Emotions when consenting to surgery

Agreeing to proceed with surgery was accompanied by emotions of fear, obligation, guilt and relief. Most parents reported feelings of fear and worry in relation to the potential for complications, pain and also for their daughter’s life. “It was fear of the unknown when you haven’t been through anything like that yourself and then having to put your child through something like that”.

Feelings of having no other choice but surgery were described by approximately two thirds consequent to the progressive nature of the curve and its detrimental effects on the daughter’s function and health. “It was becoming life threatening to leave her as she was, it was one evil or the other and one had more chance of success than leaving her”. A minority of mothers were less clear on the need for surgery but agreed with their doctor’s advice. “It wasn’t something we wanted, the doctor said it was getting bad and that she needed to do it”.

Slightly fewer than half felt relief or happiness once their decision to choose surgery was made. Families were hopeful and confident that surgery would reverse the detrimental effects scoliosis and prevent future complications. “Once we had decided it was kind of a relief. It is the beforehand when you don’t know what you are going to do that is stressful.” Some described feelings of guilt at deciding on surgery on their daughter’s behalf, putting their daughter through a high-risk procedure and inevitably causing her to experience a period of discomfort and suboptimal health. “We were making a decision on her behalf, it wasn’t her decision, she hadn’t been consulted”.

Family challenges during recovery

Families made arrangements to adjust work patterns and maintain family routines during the hospital stay, with a longer hospital stay associated with greater feelings of frustration and exhaustion. “Being in hospital was stressful for everybody. My mum had to come and live with my boys and I was in hospital 24/7”. Post-operative complications (Table 1) were stressful for parents. More severe complications required a prolonged hospital stay that was associated with emotional turmoil for the whole family. “Because we were there for so long, it had a really stressful impact on the family”. For some, a prolonged hospital stay proved beneficial in allowing additional practice with handling and transfer skills in a supervised environment, more time to organise home equipment and support services, and reduced concerns regarding wound management.
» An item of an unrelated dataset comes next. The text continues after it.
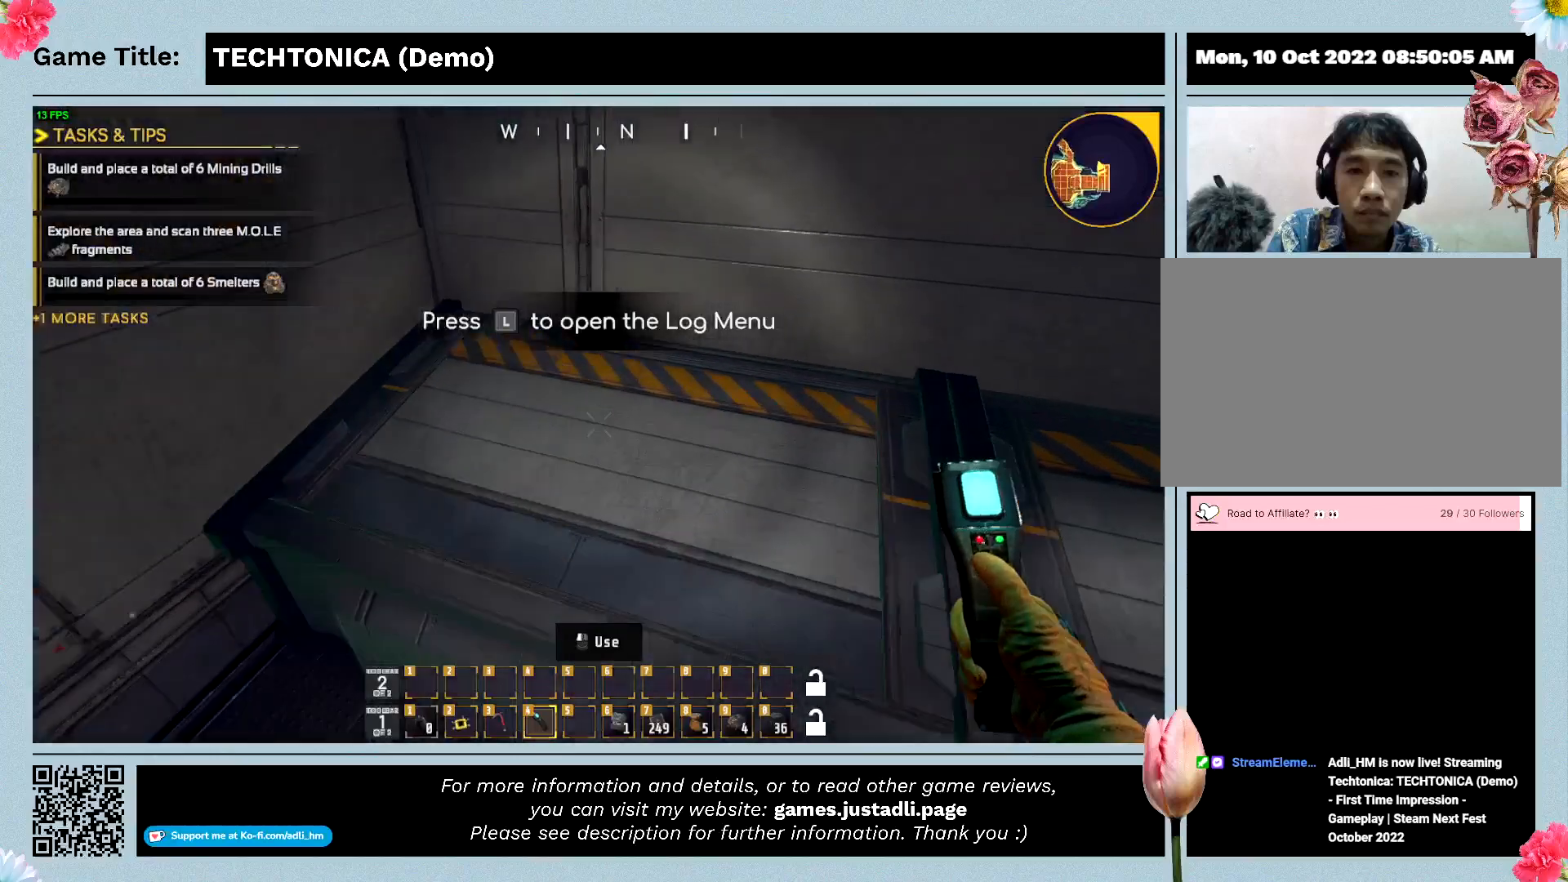
{"keys": [], "events": [[433, "w", "up"]]}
The provision of information regarding post-discharge management enabled feelings of preparedness and confidence for management at home. “They gave me everything I needed to know. I remember them saying what I needed to do and how I needed to manage her”. Others did not feel adequately informed on post-discharge management in relation to aspects such as equipment adjustment and installation and practising correct handling techniques, and this was associated with anxiety. “Setting up of the wheelchair and what you have to deal with when you get home I thought would all fall in place, I probably didn’t put enough thought into it and they didn’t explain it enough”.

Some mothers were full-time carers and did not work but for the majority (17/24), one or both parents took time off work during the inpatient stay and up to eight weeks following discharge to provide their daughter with care. Feeling “isolated” particularly in the first two months following discharge was expressed by parents who took time off work, lacked strong family support or time to themselves for relaxation and recuperation. “I did feel very isolated because I was home for six weeks with not much support…I remember getting very down about it all”.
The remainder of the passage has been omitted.